- Assignment
Each entry below should be given again exactly; the pictures stay out.

Change detection data

========

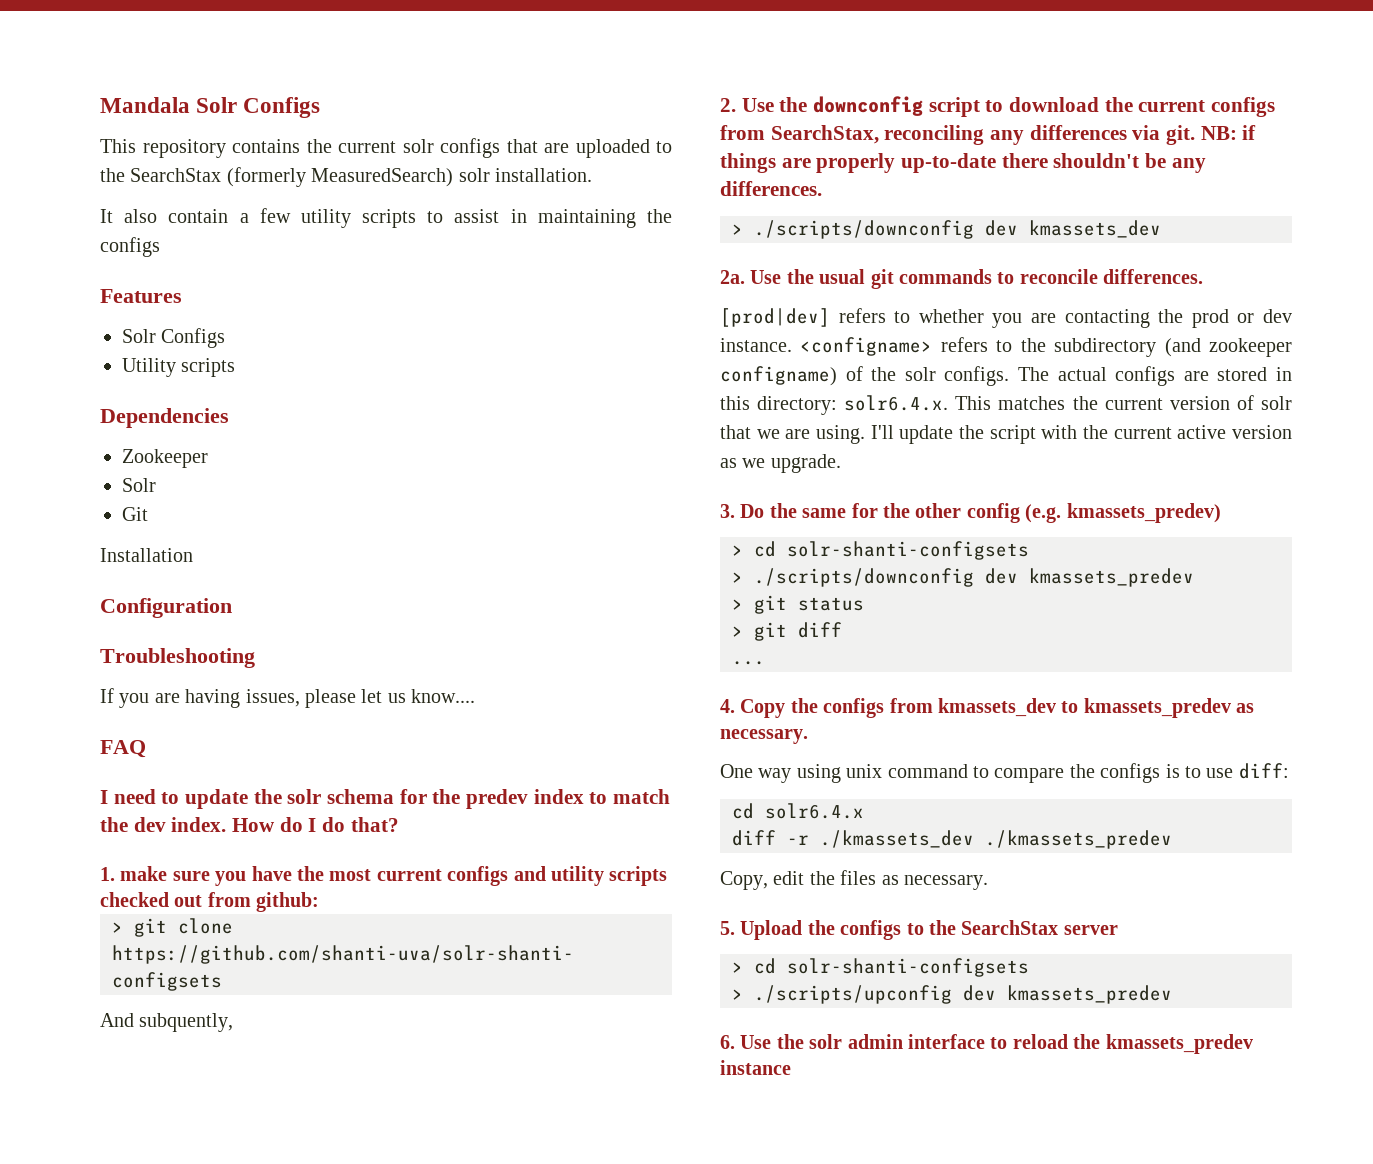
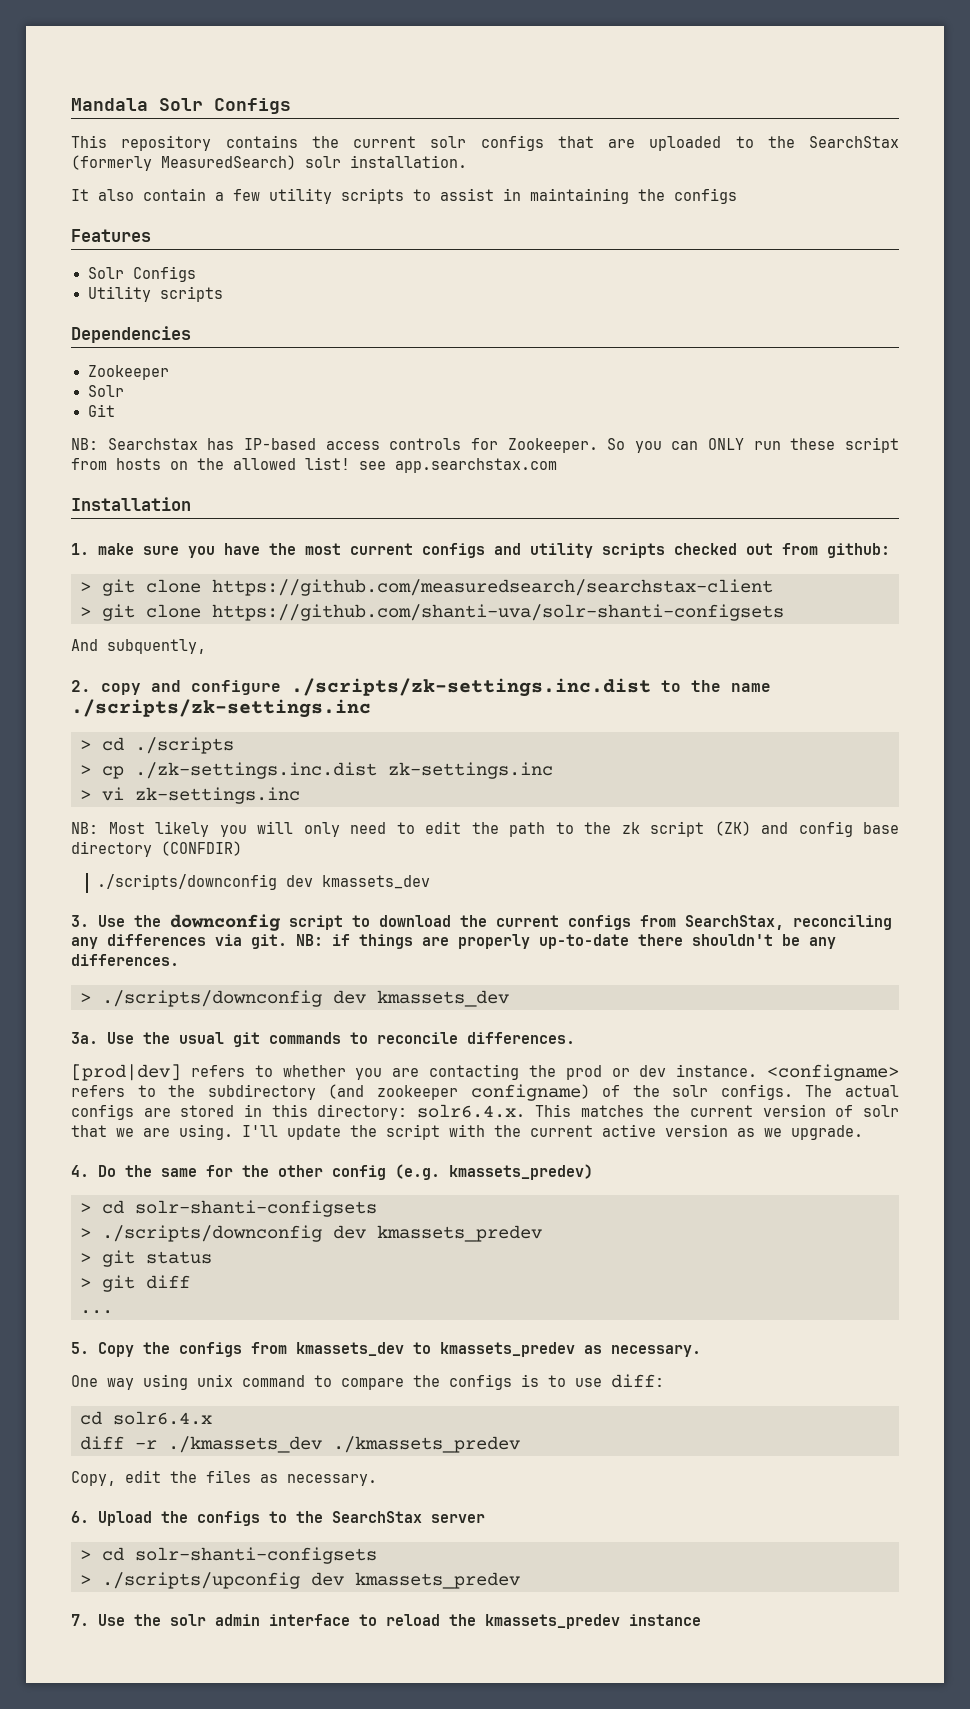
[100,548,193,562] [100,598,232,618] [100,648,255,668] [100,688,476,708] [100,740,146,758] [100,789,671,809] [100,817,399,832] Installation // Configuration // Troubleshooting // If you are having issues, please let us know.... // FAQ // I need to update the solr schema for the predev index to match the dev index. How do I do that? -> [71,437,899,453] [71,457,557,473] [71,497,191,511] NB: Searchstax has IP-based access controls for Zookeeper. So you can ONLY run these script from hosts on the allowed list! see app.searchstax.com // Installation
(320, 902) none -> [80,579,773,596] // > git clone https://github.com/measuredsearch/searchstax-client
(736, 105) none -> [101,678,771,697] [71,699,371,718] [80,737,234,754] [80,762,553,779] [80,787,300,804] [71,821,899,837] [71,841,242,857] [96,874,430,890] [71,915,89,927] copy and configure ./scripts/zk-settings.inc.dist to the name ./scripts/zk-settings.inc // > cd ./scripts // > cp ./zk-settings.inc.dist zk-settings.inc // > vi zk-settings.inc // NB: Most likely you will only need to edit the path to the zk script (ZK) and config base directory (CONFDIR) // ./scripts/downconfig dev kmassets_dev // 3.
[720,270,745,284] 2a. -> [71,1032,98,1044] 3a.
[720,504,735,518] 3. -> [71,1165,89,1177] 4.
[720,699,735,713] 4. -> [71,1342,89,1354] 5.
[720,921,735,935] 5. -> [71,1511,89,1523] 6.
[720,1035,735,1049] 6. -> [71,1614,89,1626] 7.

========

- Expected answer
[100,548,193,562] [100,598,232,618] [100,648,255,668] [100,688,476,708] [100,740,146,758] [100,789,671,809] [100,817,399,832] Installation // Configuration // Troubleshooting // If you are having issues, please let us know.... // FAQ // I need to update the solr schema for the predev index to match the dev index. How do I do that? -> [71,437,899,453] [71,457,557,473] [71,497,191,511] NB: Searchstax has IP-based access controls for Zookeeper. So you can ONLY run these script from hosts on the allowed list! see app.searchstax.com // Installation
(320, 902) none -> [80,579,773,596] // > git clone https://github.com/measuredsearch/searchstax-client
(736, 105) none -> [101,678,771,697] [71,699,371,718] [80,737,234,754] [80,762,553,779] [80,787,300,804] [71,821,899,837] [71,841,242,857] [96,874,430,890] [71,915,89,927] copy and configure ./scripts/zk-settings.inc.dist to the name ./scripts/zk-settings.inc // > cd ./scripts // > cp ./zk-settings.inc.dist zk-settings.inc // > vi zk-settings.inc // NB: Most likely you will only need to edit the path to the zk script (ZK) and config base directory (CONFDIR) // ./scripts/downconfig dev kmassets_dev // 3.
[720,270,745,284] 2a. -> [71,1032,98,1044] 3a.
[720,504,735,518] 3. -> [71,1165,89,1177] 4.
[720,699,735,713] 4. -> [71,1342,89,1354] 5.
[720,921,735,935] 5. -> [71,1511,89,1523] 6.
[720,1035,735,1049] 6. -> [71,1614,89,1626] 7.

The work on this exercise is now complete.